Opinion: Time to Try Another Tactic on Pension Reform

At this point, Gov. Quinn has a decision to make.

Illinois Gov. Pat Quinn’s bold move back in July to withhold all legislators’ salaries until they solved the state’s unfunded pension crisis certainly looked good on paper. Few people in Illinois have confidence the state’s nearly $100 billion pension crisis, the worst in the nation, can be solved by relying on business as usual in Springfield.

Yesterday’s decision by Cook County Judge Neil H. Cohen, however, changes both the game and the potential for a timely legislative solution to the state’s pension crisis. Cohen ruled that what Quinn did is illegal, and that state lawmakers’ salaries must not be changed during the term in which they were elected. The judge’s ruling was punctuated with the decision by Illinois Comptroller Judy Baar Topinka to send money overnight directly to lawmaker’s accounts for checks they missed since the governor’s decision.

Although he has already indicated he plans to appeal the judge’s ruling, at this point it sure looks like Quinn’s move has backfired. And that he has to chart another course to find a solution.

For starters, those on the other side of this battle, Senate President John Cullerton (D-Chicago), House Speaker Michael Madigan (D-Chicago) and others, have already sought to change the conversation away from the tough decisions on pension reform and toward questions of constitutional separation of powers.

More important, however, is the likelihood that the battle over lawmaker’s pay is already degenerating into fodder for political talking points in the 2014 gubernatorial race. Republican hopeful Bill Brady, state senator from Bloomington, called Quinn’s move to withhold pay “dirty politics” and derided the possibility Quinn should keep the issue alive through appeal.

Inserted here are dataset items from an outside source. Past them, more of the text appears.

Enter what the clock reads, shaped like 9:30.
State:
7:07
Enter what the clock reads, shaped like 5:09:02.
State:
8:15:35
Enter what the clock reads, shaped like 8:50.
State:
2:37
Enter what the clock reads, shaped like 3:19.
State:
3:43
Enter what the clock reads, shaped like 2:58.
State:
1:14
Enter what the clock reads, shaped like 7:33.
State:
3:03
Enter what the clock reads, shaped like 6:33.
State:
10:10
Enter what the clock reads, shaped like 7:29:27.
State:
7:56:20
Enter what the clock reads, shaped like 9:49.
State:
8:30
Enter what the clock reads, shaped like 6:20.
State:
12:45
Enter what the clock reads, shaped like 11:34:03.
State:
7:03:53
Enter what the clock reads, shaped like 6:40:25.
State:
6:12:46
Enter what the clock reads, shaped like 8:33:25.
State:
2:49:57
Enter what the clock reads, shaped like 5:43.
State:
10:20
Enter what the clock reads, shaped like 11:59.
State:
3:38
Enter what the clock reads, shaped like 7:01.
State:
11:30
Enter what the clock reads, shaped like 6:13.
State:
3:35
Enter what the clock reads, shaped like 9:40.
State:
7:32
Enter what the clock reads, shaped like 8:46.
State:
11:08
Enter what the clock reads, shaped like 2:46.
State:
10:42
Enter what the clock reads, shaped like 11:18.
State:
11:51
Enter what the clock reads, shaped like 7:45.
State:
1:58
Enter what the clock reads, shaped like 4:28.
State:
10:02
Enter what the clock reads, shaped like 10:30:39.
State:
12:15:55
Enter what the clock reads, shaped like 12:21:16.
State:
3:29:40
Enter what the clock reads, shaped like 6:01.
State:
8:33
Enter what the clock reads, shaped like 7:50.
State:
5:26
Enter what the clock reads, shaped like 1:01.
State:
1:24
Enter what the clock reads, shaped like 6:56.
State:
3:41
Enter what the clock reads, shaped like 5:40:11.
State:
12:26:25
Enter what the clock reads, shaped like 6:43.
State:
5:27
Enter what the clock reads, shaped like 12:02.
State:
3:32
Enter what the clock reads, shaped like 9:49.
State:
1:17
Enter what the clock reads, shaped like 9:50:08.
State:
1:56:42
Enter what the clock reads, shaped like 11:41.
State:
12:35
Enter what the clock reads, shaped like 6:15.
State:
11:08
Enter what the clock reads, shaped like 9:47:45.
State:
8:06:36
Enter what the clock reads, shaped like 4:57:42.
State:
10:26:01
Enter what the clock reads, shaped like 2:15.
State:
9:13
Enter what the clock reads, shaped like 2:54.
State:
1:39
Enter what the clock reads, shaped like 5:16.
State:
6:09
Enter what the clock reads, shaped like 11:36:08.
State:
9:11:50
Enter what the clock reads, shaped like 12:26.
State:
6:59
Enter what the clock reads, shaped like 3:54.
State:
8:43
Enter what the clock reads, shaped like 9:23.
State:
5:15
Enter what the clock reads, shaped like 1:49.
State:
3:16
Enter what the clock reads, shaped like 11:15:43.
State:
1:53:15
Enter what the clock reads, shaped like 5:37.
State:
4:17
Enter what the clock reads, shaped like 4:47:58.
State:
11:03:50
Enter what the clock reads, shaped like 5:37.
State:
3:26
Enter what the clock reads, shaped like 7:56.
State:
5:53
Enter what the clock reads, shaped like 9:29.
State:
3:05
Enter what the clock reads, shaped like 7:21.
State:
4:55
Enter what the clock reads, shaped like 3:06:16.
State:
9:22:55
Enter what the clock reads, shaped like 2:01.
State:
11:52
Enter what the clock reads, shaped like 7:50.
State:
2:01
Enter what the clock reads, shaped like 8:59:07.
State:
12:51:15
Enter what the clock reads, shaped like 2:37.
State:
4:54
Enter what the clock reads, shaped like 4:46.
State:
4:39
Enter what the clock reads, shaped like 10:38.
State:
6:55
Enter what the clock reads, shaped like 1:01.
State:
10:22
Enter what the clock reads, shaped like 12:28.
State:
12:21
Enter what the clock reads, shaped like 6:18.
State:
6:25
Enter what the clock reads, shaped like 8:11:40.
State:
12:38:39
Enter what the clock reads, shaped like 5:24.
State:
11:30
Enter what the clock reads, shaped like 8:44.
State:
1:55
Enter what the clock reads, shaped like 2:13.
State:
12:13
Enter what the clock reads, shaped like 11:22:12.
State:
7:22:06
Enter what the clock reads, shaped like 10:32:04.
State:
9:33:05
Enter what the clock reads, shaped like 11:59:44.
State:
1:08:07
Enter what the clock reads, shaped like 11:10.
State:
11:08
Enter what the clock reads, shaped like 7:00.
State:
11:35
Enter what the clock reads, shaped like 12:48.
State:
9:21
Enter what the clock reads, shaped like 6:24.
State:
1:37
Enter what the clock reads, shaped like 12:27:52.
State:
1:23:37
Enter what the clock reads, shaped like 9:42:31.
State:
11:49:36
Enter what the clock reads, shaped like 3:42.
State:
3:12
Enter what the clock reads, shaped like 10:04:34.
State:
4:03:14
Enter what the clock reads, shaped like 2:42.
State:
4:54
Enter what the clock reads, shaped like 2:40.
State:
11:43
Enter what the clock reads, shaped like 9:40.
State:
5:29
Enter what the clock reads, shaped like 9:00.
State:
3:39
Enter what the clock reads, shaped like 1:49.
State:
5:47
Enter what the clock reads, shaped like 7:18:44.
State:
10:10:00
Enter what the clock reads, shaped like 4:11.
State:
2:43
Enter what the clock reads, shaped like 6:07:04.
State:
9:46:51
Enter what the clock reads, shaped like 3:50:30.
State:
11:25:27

Others are questioning whether Quinn’s actions are motivated more by the need to further an increasingly populist stance in advance of the upcoming general election, or whether the governor really believed backing legislators into a corner was the best strategy for getting something done. In many ways, yesterday’s decisions by Cohen and Topinka have settled the matter, and any further fight is likely to remain mired in hearings and legal maneuvering for weeks or months to come.

There’s little doubt that the governor’s move back in July was designed to raise the alarm on the need to fix the worst-funded state retirement system in the nation. Every day that passes without a solution takes dollars out of not only the pockets of Illinois citizens, but also from vital state programs like education and health care.

Which means that at this point, the governor has a decision to make: whether to continue to fight to prove a point, or find another way forward on pension reform.